**Source text**.
○ ○ ○ ○ ○
Certainly Wagner and the Germans of Wagner's day were seriously antisemitic, but then so were British, Americans, Poles, Russians etc. While he objected to Jewishness in theory, Wagner worked with Jews throughout his life and in many other respects had advanced liberal views. He was a great German composer obviously loved by Germans, not to mention many other nationalities, including that bastion of liberal progressivism George Bernard Shaw.

I struck by the failure of many to realize that far from glorifying war and conquest, Wagner was quite the other way. His major work, the Ring of the Nibelung is a story of the downfall of the gods who seek to consolidate power in their Valhalla fortress. It and they are destroyed at the end of the Ring. So if the Nazis had realy been paying attention they should have been very nervous about what Wagner was saying.
○ ○ ○ ○ ○
**Recorded data**.
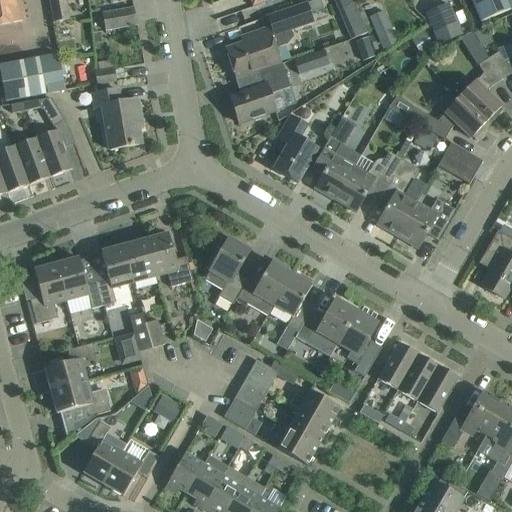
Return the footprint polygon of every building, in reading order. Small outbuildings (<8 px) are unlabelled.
[(0,0),(0,25),(25,20),(21,0),(0,0)] [(49,0),(54,23),(69,20),(65,0),(49,0)] [(333,0),(341,17),(358,11),(353,0),(333,0)] [(511,0),(470,0),(480,22),(511,8),(511,0)] [(269,32),(267,28),(248,35),(250,40),(226,49),(236,79),(280,64),(274,48),(287,44),(293,36),(291,31),(313,23),(305,1),(266,16),(272,31),(269,32)] [(462,35),(448,4),(424,14),(438,46),(462,35)] [(133,9),(114,12),(102,14),(105,31),(136,25),(133,9)] [(384,12),(369,18),(377,37),(392,30),(384,12)] [(483,29),(474,34),(480,43),(481,45),(490,40),(486,33),(483,29)] [(410,39),(422,55),(435,46),(423,30),(410,39)] [(368,38),(355,43),(362,62),(375,57),(368,38)] [(298,75),(328,65),(323,51),(294,62),(298,75)] [(498,53),(488,59),(501,81),(511,74),(511,73),(511,58),(504,61),(498,53)] [(58,55),(0,66),(0,71),(6,102),(64,91),(58,55)] [(475,82),(460,98),(486,123),(490,118),(493,121),(502,111),(500,108),(501,107),(486,92),(491,87),(501,81),(488,59),(478,66),(483,74),(476,82),(475,82)] [(282,65),(276,67),(258,73),(262,86),(230,97),(239,125),(275,112),(269,95),(290,88),(282,65)] [(116,82),(114,70),(94,74),(96,86),(116,82)] [(141,145),(136,117),(140,116),(137,100),(120,103),(118,91),(92,95),(94,109),(102,108),(109,151),(141,145)] [(457,101),(454,97),(448,97),(443,104),(442,109),(446,112),(444,114),(445,114),(437,122),(429,117),(412,107),(405,118),(423,128),(444,140),(450,130),(455,125),(470,139),(472,137),(475,140),(484,130),(482,127),(486,123),(460,98),(457,101)] [(26,112),(41,107),(53,128),(64,121),(51,99),(23,104),(26,112)] [(12,114),(26,112),(23,104),(11,106),(12,114)] [(290,116),(286,122),(276,140),(287,146),(273,170),(297,184),(318,149),(299,139),(307,126),(290,116)] [(36,139),(50,178),(72,170),(58,131),(36,139)] [(419,142),(429,148),(434,140),(424,134),(419,142)] [(15,146),(29,186),(50,178),(36,139),(15,146)] [(319,181),(314,190),(335,202),(354,167),(360,157),(347,149),(334,141),(329,139),(327,144),(317,161),(327,167),(319,181)] [(444,154),(444,155),(467,168),(476,173),(482,162),(474,157),(451,144),(444,154)] [(0,151),(0,172),(7,193),(29,186),(15,146),(0,151)] [(368,191),(379,197),(401,159),(387,151),(383,159),(381,159),(378,159),(376,161),(374,164),(367,175),(354,167),(335,202),(355,214),(368,191)] [(419,169),(401,159),(379,197),(389,203),(376,226),(397,238),(417,203),(417,204),(427,186),(414,179),(419,169)] [(417,203),(397,238),(418,250),(426,235),(437,241),(454,211),(436,200),(430,211),(417,204),(417,203)] [(511,229),(504,225),(500,232),(498,231),(483,256),(494,263),(480,286),(504,300),(511,285),(511,229)] [(168,234),(145,241),(155,277),(167,274),(171,287),(180,284),(181,285),(193,282),(186,257),(175,261),(168,234)] [(231,309),(237,299),(247,280),(236,274),(250,251),(229,239),(209,273),(222,280),(218,287),(223,290),(218,298),(224,301),(222,304),(231,309)] [(145,241),(123,247),(133,283),(155,277),(145,241)] [(108,279),(97,282),(103,306),(116,303),(112,289),(133,283),(123,247),(101,253),(108,279)] [(79,259),(56,265),(66,302),(88,296),(92,310),(103,306),(97,282),(86,285),(79,259)] [(267,317),(273,307),(291,275),(284,270),(286,267),(275,260),(273,264),(271,263),(262,278),(252,272),(247,280),(237,299),(267,317)] [(66,302),(56,265),(34,271),(41,297),(29,300),(36,325),(48,321),(48,320),(57,318),(53,305),(66,302)] [(297,334),(308,316),(310,312),(300,306),(311,286),(310,285),(312,282),(300,275),(298,279),(291,275),(273,307),(292,318),(286,328),(297,334)] [(297,334),(295,339),(305,345),(305,344),(330,358),(337,345),(356,312),(335,300),(321,324),(308,316),(297,334)] [(354,372),(364,378),(377,356),(363,348),(377,324),(356,312),(337,345),(351,353),(347,359),(358,365),(354,372)] [(145,324),(152,349),(164,345),(157,321),(145,324)] [(92,346),(92,344),(67,351),(70,362),(44,369),(50,392),(87,382),(81,360),(95,357),(94,354),(98,353),(96,345),(92,346)] [(377,380),(398,392),(419,355),(398,344),(377,380)] [(398,392),(417,403),(438,367),(419,355),(398,392)] [(259,388),(267,392),(278,373),(256,361),(245,380),(259,388)] [(147,386),(142,367),(130,371),(136,395),(147,386)] [(417,403),(437,415),(458,378),(438,367),(417,403)] [(248,407),(256,411),(267,392),(259,388),(245,380),(234,399),(248,407)] [(90,393),(87,382),(50,392),(56,414),(83,407),(86,419),(110,412),(108,404),(108,401),(105,389),(90,393)] [(335,393),(350,402),(355,394),(340,385),(335,393)] [(299,411),(328,428),(339,409),(310,392),(305,400),(295,394),(289,405),(299,410),(299,411)] [(486,437),(504,405),(483,392),(467,419),(458,413),(441,442),(453,449),(463,432),(472,437),(475,431),(486,437)] [(223,418),(245,431),(256,411),(248,407),(234,399),(223,418)] [(490,471),(475,496),(488,504),(503,478),(511,463),(511,444),(510,444),(511,440),(511,409),(504,405),(486,437),(478,451),(497,463),(492,472),(490,471)] [(364,406),(359,414),(378,425),(383,417),(364,406)] [(280,425),(318,447),(328,428),(299,411),(294,419),(285,415),(280,425)] [(384,422),(401,432),(405,424),(389,415),(384,422)] [(213,438),(221,426),(206,417),(201,425),(206,428),(203,432),(213,438)] [(82,473),(103,485),(122,452),(103,441),(110,429),(99,423),(86,444),(96,450),(82,473)] [(401,432),(410,437),(414,429),(405,424),(401,432)] [(277,449),(307,466),(318,447),(280,425),(274,435),(282,440),(277,449)] [(231,442),(239,448),(244,439),(236,434),(231,442)] [(239,448),(247,452),(252,444),(244,439),(239,448)] [(122,452),(103,485),(123,497),(137,474),(147,480),(159,458),(148,451),(141,464),(122,452)] [(177,489),(187,494),(203,465),(184,454),(164,488),(174,494),(177,489)] [(202,511),(228,467),(209,455),(203,465),(187,494),(196,500),(193,505),(202,511)] [(273,456),(268,464),(264,471),(271,475),(275,469),(277,469),(282,461),(273,456)] [(290,466),(282,461),(277,469),(285,474),(290,466)] [(511,463),(503,478),(510,482),(511,479),(511,463)] [(213,511),(215,511),(216,511),(226,511),(246,478),(228,467),(202,511),(204,511),(213,511)] [(251,511),(267,486),(266,486),(265,489),(246,478),(226,511),(251,511)] [(432,481),(421,500),(442,511),(455,511),(464,499),(463,498),(467,491),(450,481),(445,488),(432,481)] [(251,511),(277,511),(279,509),(266,502),(273,490),(267,486),(251,511)] [(442,511),(421,500),(414,511),(442,511)]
○ ○ ○ ○ ○
Transcribe everything in the Wagner passage from "I struck by" down to "Wagner was saying.". The data has nothing to do with the Wagner passage.

**Result below**.
I struck by the failure of many to realize that far from glorifying war and conquest, Wagner was quite the other way. His major work, the Ring of the Nibelung is a story of the downfall of the gods who seek to consolidate power in their Valhalla fortress. It and they are destroyed at the end of the Ring. So if the Nazis had realy been paying attention they should have been very nervous about what Wagner was saying.